Boom has a new design for its XB-1 Supersonic Demonstrator jet, the working prototype aircraft it’s creating to prove out its tech before beginning work on building real, commercial supersonic passenger aircraft. The new design was revealed Tuesday at the Paris Air Show, along with new business milestones: Boom has orders for 76 aircraft thus far, across five airline customers.
That’s a lot of orders booked for an aircraft that doesn’t actually exist yet, from a small startup, but you can tell why airlines are excited. Boom’s promise is one of reducing flight time significantly on popular intercontinental business routes, with economics that will roughly match current business-class fares for travelers while offering sustainable economics for airplane operators at the same time.
The new design of the XB-1 includes refinements that the company says will offer better stability overall for the propulsion system and boost overall safety. Parts for the demonstrator had been undergoing stress testing recently, which has likely helped contribute to these design changes.
The most immediately apparent design change is the new, third inlet mounted on the tail, but there are other subtle changes to the wing and main body shape, too.

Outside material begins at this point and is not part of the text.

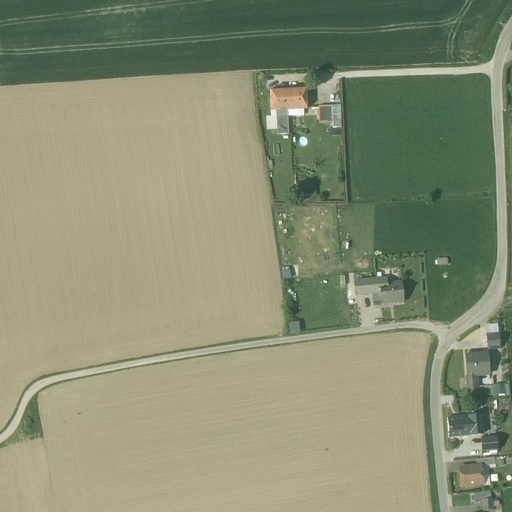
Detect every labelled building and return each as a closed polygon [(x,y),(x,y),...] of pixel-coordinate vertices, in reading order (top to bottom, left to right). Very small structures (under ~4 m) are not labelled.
[(306,89),(270,90),(271,110),(276,110),(276,116),(287,116),(287,110),(307,109),(306,89)] [(332,106),(319,107),(319,123),(332,122),(332,106)] [(340,106),(332,106),(332,122),(335,122),(335,128),(341,128),(340,106)] [(287,116),(276,116),(277,134),(288,133),(287,116)] [(309,197),(306,197),(306,199),(315,200),(316,191),(310,191),(309,197)] [(398,278),(371,280),(372,293),(379,292),(380,303),(393,302),(393,304),(403,303),(401,283),(399,284),(398,278)] [(371,280),(354,282),(355,295),(372,293),(371,280)] [(290,333),(299,333),(299,321),(290,321),(290,333)] [(488,354),(465,355),(467,388),(477,388),(476,375),(489,375),(488,354)] [(494,395),(510,395),(509,384),(494,384),(494,395)] [(445,405),(447,413),(457,412),(455,403),(445,405)] [(480,415),(469,416),(471,435),(482,434),(480,415)] [(469,416),(448,418),(449,437),(471,435),(469,416)] [(496,437),(480,438),(481,452),(497,451),(496,437)] [(494,458),(476,460),(476,467),(481,466),(487,466),(494,465),(494,458)] [(476,467),(459,468),(461,486),(463,486),(465,488),(471,487),(473,485),(483,484),(483,486),(490,486),(487,466),(481,466),(476,467)] [(492,500),(482,501),(483,511),(493,511),(492,500)]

As for Boom’s new bookings, the company notes that these reservations include non-refundable down payments, which will help with the bottom line in the near-term. And regarding what those will look like in production, Boom has offered up some concepts, including renders of luxury cabin appointments like lay-flat seats.
Boom is aiming to fly the XB-1 Demonstrator next year, first with subsonic tests near their HQ in Denver, then with supersonic flights to assess those capabilities at Edwards Air Force Base in Southern California.